For several months, between the City of Los Angeles and the Office of the California Governor, I tried to get some traction on providing basic hygiene units to the area. Then Gov. Jerry Brown had a long history of directing seemingly the entire government of the state to providing services to illegal immigrants – as does his successor Gavin Newsom. Surely, I thought at the time, Brown could help with such a relatively small request in the whole scheme of things. But I received no response from the Office of the Governor and little from the City.
After that, the anti-Trump messaging machine “discovered” that families from Central America attempting to cross into the United States illegally or by claiming asylum were detained at the border for processing, and by law children and adults were being separated.

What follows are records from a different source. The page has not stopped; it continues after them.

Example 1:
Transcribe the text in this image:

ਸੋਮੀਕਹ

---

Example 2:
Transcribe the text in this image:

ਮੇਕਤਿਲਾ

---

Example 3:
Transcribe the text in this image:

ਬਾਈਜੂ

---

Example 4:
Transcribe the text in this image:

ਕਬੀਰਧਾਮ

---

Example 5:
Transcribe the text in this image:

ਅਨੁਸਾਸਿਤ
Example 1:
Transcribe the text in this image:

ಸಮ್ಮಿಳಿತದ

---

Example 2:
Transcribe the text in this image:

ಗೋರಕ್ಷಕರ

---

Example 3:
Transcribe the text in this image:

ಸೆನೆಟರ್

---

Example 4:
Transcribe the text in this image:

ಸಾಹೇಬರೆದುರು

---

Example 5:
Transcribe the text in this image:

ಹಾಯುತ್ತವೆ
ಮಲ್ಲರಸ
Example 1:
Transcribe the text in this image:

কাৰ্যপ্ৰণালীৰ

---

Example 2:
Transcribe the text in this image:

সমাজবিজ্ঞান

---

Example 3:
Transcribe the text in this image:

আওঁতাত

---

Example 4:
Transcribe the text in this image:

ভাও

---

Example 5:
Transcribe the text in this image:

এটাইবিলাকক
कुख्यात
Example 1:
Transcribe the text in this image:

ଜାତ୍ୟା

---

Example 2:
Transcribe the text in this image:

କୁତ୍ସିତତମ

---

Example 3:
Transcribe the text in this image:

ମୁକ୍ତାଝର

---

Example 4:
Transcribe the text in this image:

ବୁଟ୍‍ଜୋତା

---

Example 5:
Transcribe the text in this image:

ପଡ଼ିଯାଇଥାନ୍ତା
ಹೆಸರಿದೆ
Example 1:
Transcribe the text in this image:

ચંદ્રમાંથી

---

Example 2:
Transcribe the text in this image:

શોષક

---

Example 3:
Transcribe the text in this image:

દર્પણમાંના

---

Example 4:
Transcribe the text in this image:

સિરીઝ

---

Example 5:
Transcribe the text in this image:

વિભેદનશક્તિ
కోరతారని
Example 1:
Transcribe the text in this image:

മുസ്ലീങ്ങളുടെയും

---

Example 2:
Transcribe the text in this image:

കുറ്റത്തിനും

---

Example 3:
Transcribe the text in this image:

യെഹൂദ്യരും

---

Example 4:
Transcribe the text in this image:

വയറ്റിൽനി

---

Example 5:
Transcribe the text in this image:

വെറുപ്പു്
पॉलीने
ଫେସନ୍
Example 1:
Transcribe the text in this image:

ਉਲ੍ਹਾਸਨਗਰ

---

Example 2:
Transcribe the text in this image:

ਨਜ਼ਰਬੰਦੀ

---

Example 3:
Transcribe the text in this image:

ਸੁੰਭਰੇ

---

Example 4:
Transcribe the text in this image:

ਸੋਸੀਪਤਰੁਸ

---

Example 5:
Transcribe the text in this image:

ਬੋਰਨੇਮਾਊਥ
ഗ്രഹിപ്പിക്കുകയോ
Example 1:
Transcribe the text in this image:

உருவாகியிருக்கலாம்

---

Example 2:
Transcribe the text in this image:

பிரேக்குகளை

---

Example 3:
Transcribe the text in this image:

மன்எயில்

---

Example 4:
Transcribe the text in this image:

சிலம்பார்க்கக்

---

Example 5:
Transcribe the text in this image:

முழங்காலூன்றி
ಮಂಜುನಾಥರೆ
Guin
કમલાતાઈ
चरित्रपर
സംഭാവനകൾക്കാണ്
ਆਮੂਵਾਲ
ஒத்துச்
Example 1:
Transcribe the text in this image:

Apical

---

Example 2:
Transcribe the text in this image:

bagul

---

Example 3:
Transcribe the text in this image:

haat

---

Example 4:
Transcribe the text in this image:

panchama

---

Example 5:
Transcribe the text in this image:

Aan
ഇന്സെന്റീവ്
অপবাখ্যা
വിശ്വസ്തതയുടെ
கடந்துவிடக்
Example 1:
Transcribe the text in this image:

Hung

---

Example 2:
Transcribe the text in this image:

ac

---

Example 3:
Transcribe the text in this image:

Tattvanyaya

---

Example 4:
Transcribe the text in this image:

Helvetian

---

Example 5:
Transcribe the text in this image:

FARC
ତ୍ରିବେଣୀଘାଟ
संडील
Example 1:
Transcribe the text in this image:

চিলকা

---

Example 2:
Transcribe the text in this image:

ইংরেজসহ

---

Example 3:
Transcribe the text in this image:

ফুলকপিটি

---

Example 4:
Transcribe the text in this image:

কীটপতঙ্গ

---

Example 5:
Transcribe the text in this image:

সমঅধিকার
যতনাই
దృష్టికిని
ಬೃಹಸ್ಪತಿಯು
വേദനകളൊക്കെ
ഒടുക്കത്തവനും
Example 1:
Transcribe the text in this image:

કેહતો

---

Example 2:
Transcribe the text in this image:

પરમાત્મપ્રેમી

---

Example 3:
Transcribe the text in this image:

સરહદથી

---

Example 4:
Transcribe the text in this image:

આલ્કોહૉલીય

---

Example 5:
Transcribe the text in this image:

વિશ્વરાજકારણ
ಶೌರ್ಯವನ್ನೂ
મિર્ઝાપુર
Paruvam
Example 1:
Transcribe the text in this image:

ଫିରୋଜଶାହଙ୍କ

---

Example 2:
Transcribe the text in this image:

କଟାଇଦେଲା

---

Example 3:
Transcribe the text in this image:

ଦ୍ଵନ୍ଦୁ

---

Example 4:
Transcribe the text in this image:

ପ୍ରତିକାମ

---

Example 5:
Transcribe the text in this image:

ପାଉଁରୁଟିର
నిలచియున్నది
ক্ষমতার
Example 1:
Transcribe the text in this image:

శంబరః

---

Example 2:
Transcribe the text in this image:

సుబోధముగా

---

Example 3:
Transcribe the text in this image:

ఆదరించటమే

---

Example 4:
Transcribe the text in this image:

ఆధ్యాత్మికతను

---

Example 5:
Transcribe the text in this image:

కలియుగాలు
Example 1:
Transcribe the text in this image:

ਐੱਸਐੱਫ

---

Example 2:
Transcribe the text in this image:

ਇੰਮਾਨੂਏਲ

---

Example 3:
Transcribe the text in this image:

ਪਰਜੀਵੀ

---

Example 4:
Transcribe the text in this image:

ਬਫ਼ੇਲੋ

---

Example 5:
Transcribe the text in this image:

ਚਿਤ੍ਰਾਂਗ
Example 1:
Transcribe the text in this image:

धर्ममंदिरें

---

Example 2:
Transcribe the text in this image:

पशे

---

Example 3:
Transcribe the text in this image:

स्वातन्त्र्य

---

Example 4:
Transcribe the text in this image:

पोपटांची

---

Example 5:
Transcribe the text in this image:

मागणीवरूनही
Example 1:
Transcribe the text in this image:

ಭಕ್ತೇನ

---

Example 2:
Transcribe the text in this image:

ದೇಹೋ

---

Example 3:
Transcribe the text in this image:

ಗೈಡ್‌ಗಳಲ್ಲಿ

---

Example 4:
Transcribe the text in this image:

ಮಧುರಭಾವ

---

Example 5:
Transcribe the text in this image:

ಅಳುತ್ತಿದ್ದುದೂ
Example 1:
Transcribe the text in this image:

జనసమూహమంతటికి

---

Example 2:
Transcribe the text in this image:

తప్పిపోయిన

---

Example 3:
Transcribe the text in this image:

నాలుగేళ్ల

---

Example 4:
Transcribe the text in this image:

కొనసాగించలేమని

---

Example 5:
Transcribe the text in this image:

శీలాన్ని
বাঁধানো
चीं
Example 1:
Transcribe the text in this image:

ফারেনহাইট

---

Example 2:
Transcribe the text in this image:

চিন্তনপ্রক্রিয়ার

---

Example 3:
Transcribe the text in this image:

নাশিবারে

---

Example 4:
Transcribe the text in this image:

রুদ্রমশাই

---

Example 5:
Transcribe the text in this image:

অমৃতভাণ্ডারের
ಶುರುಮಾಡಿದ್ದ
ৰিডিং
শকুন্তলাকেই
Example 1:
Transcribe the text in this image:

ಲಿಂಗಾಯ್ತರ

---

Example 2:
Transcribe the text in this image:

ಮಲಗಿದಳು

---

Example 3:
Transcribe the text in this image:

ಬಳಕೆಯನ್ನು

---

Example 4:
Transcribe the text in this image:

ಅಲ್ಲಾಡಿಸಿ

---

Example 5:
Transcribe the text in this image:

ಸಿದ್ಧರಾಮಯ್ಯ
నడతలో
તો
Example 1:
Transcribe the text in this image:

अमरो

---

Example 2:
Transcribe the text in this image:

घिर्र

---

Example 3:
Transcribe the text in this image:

The outrage generators propagandized the situation and ramped up the rhetoric to manic levels in an attempt to connect the situation to some of the worst war atrocities in the 20th century. In reality, those attempting to come to the country are being accommodated in the best way possible given the large numbers and necessity of having some order to a chaotic situation. They are in air conditioned shelter, fed and provided medical attention as needed.
This brings us back to the military-style shower/toilet units. America has been providing food, shelter, medical care, education and entertainment for hundreds of thousands who have headed El Norte to the U.S. not just in the more recent arrivals of immigrants en masse, but since the Central American “surge” began several years ago. The cost of providing for the children brought to the U.S. illegally or under asylum claims is $35,000 a year. Yet, we cannot provide even the most basic shelter for Americans living on the streets. And this isn’t just Los Angeles. The U.S. has an estimated 550,000 homeless, a quarter of which are in California.
My progressive friends’ compassion for children from other countries seems boundless, but we cannot continue to ignore how to meet the most basic needs of our own citizens and children.